# Votre objectif
Dans l'extrait sur Padre Pio, à quelle heure sa dépouille a-t-elle franchi les limites du territoire du Vatican ?

# Extrait à lire
Quelqu’un a qualifié Padre Pio de « saint du troisième millénaire ». Je ne crois pas qu’il soit légitime et possible de s’aventurer dans de telles prédictions. Dieu ne fait pas des saints en série. Le pape François, dans l’exhortation apostolique Gaudete et exsultate, a insisté sur un autre type de sainteté qu’il appelle « la sainteté de la porte d’à côté » : une sainteté moins spectaculaire mais à la portée de tous. Le point commun des saints est d’être une image et un imitateur du Christ. Si tout le monde court après Padre Pio – comme jadis après François d’Assise –, c’est parce que de lui émane « le parfum du Christ » (2 Co 2, 15). (Dans son cas, un parfum ressenti même physiquement par de nombreuses personnes !) Le monde court après lui car il comprend dans son cœur que ni la technique, avec toutes ses ressources, ni la science, avec toutes ses promesses, ne pourront nous sauver, mais seulement la sainteté ; c’est-à-dire l’amour, plus précisément « l’amour crucifié » dont Padre Pio était un « témoin » vivant.

Introduction

Il était 17 heures exactement, vendredi 5 février, lorsque la dépouille de Padre Pio a franchi les limites du territoire du Vatican pour être prise en charge par les gardes suisses. Pour le saint, c’est la dernière étape d’un voyage commencé mercredi avec le départ du corps – protégé d’une double châsse de plexiglas – du sanctuaire de San Giovanni Rodonto (Pouilles), direction Rome, où il a séjourné d’abord en l’église Saint-Laurent-hors-les-Murs, puis dans celle de San-Salvatore-in-Lauro. Chaque halte a déplacé la foule.

Sobrement, le journal français Le Monde, le 5 février 2016, rend compte de l’immense ferveur rencontrée tout au long des 400 kilomètres séparant San Giovanni Rotondo, dans le sud de l’Italie, près de la mer Adriatique, de Rome, et jusque dans la basilique Saint-Pierre du Vatican qui accueillera, plusieurs jours durant, des dizaines de milliers de personnes, curieux, croyants, fidèles… venues prier près des reliques de Padre Pio, véritable témoin contemporain de Jésus crucifié.

Ce jour-là, le corps du célèbre capucin, accompagné par celui d’un autre saint capucin, Léopold Mandic, d’origine croate, a remonté la via della Conciliazione jusqu’à la place Saint-Pierre. L’avenue était noire de monde et les cloches des églises avoisinantes et de la basilique Saint-Pierre sonnaient à pleine volée. Moment de grande émotion pour ceux qui l’ont vécu. Celui qui fut d’abord ignoré de tous, d’origine paysanne, puis devenu frère mineur capucin, stigmatisé en 1918, célèbre, adulé, critiqué, isolé, béatifié en 1999 et canonisé en 2002, est accueilli en témoin de Dieu, de sa miséricorde, de son pardon.

# Items fournis
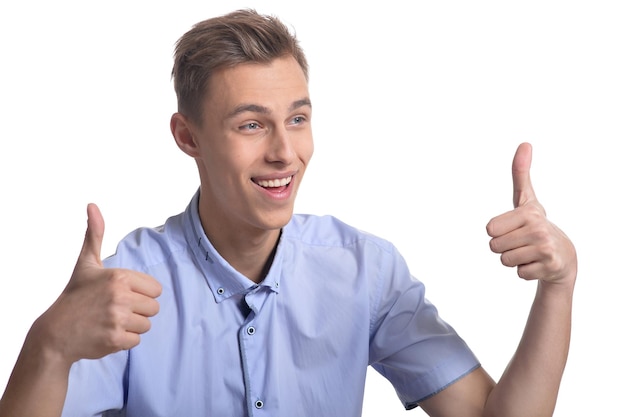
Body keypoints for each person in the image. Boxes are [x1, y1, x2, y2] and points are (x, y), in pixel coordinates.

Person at [0, 8, 577, 417]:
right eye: (252, 124)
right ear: (188, 137)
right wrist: (47, 344)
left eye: (297, 119)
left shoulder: (365, 272)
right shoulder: (128, 288)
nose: (284, 151)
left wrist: (559, 286)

# Résultat de l'exercice
À 17 heures exactement, le vendredi 5 février.